Ultimately, the SRM tool enables customers to manage, monitor and optimize storage from the logical to physical layers. Don Swatik, vice president of alliances and information sciences at the Hopkinton, Mass.-based company, says a list of "who's who in the software world" has signed on in support of WideSky, including BMC Software, Computer Associates, Legato Systems, Microsoft, Oracle Corp., Precise Software Solutions, Novell, Quest Software, SAP, SAS and Sybase
Hardware vendors Brocade Communications Systems, QLogic, CommVault Systems also are listed as supporters of WideSky.

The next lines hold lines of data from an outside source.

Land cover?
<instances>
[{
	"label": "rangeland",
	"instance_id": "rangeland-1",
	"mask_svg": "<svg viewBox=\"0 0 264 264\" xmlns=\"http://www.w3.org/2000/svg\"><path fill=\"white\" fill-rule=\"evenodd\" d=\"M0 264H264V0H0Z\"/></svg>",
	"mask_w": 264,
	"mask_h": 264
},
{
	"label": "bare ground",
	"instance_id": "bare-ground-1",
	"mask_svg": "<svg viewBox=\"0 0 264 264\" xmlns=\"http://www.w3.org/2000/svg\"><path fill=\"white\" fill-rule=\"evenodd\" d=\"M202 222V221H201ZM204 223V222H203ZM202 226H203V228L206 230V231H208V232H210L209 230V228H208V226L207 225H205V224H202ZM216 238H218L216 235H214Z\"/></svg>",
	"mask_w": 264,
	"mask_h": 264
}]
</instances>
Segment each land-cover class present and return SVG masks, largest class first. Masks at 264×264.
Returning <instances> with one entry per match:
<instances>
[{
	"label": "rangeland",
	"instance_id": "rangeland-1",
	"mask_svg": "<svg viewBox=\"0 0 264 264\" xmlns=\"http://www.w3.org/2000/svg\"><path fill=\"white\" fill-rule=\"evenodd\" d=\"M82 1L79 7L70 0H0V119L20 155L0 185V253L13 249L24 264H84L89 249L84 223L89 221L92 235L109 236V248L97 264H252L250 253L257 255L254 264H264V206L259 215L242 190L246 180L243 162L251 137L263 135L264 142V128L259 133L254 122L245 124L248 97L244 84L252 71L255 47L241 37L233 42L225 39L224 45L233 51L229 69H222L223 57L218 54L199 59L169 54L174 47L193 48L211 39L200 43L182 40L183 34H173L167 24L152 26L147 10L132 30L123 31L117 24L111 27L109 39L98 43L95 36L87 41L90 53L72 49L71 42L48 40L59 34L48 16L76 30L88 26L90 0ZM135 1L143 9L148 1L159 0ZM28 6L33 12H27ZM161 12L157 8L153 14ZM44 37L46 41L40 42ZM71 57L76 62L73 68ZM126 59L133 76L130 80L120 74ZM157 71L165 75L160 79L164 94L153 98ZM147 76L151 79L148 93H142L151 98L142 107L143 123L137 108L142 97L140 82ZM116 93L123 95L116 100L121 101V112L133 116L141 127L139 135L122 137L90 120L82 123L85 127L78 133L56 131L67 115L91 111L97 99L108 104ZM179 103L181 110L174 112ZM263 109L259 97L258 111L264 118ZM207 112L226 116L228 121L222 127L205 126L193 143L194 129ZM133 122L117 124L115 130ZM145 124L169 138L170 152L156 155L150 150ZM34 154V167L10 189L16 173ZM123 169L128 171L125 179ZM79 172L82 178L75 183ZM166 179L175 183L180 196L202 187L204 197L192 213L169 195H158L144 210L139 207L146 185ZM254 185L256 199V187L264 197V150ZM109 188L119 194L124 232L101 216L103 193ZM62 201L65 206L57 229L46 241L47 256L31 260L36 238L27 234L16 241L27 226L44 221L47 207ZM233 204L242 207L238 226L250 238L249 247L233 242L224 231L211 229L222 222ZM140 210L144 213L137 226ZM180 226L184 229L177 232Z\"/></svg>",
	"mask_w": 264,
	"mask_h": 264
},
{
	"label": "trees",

"Without this technology, [each ISV and vendor would have to write a management version for every company's device," said Swatik, during a break in the Storage Management conference here.
"That means a reasonable portion of their research and development is spent on translation and interoperability instead of focusing on developing their applications," he says. "With WideSky, ISVs can focus on what they want to focus on, which is writing applications."
Swatik said there are three layers --servers, switches and storage--that need to be managed in a SAN. The SRM API focuses on the host or server layer. EMC expects to release the Connectivity API and Storage API modules later this year. Brocade. Q Logic and McData, already have committed to WideSky, Swatik says.
"Brocade's announcement is a very, very strong proof point for the connectivity API," he says. "The network piece is not realized yet, but there are no relationship or political issues there."
That may not be the case for the Storage API. EMC will need to negotiate cross-licensing deals with some of its major competitors: Compaq Computer, Hitachi Data Systems, Sun Microsystems and IBM. Thus far, Compaq has signed a cross license agreement, largely because it is developing its own management piece.
Last November, EMC and Compaq unveiled this quid pro quo agreement to exchange the APIs for their storage subsystems. But while the two rivals shook hands on the cross-license deal, Compaq executives have since come out against EMC's WideSky middleware strategy.
"They want everyone to sign up for WideSky, which means you write to their middleware and not write to any given API. By writing to their middleware, it puts EMC essentially in control," said Mark Lewis, Compaq's vice president and general manager of the enterprise storage group, in a previous interview with VARBusiness. "It's like someone saying, 'Everyone learn how to speak Spanish and we will do the translation.' There is no way I'm going to have somebody in control of our destiny because, at the end of the day, they will be back to their proprietary scheme. That is why we didn't sign up for WideSky but we did a cross-license of their APIs."
Houston-based Compaq is working on its own vision for storage management software-- virtualization-based product called VersaStor that is expected to reside on the network but out of the data path. Lewis recently said VersaStor is in beta testing on a major customer's site. It is scheduled for release later this year.
Don't expect EMC to give VersaStor an official blessing.
"If you call me up in a few weeks and ask me, 'Do you support VersaStor?' My response will be, 'Hell no,'" says Swatik.
It's no coincidence that EMC and Compaq are in a race to develop an all-encompassing storage management platform--described by some as the new battleground in storage. These two companies have the bulk of customers who have implemented SAN technology and are now struggling with managing these heterogeneous environments. Its these customers who are pushing for management software.
EMC executives say that if competing storage vendors opt not to participate in WideSky, they have every intention to put their engineers to work to reverse engineer competitors' storage subsystems.
"That is exactly what we are prepared to do," says Swatik. "We have a rich history in understanding our competitors' products. [But people who decide not to swap won't attain competitive advantage. They are just going to slow themselves down."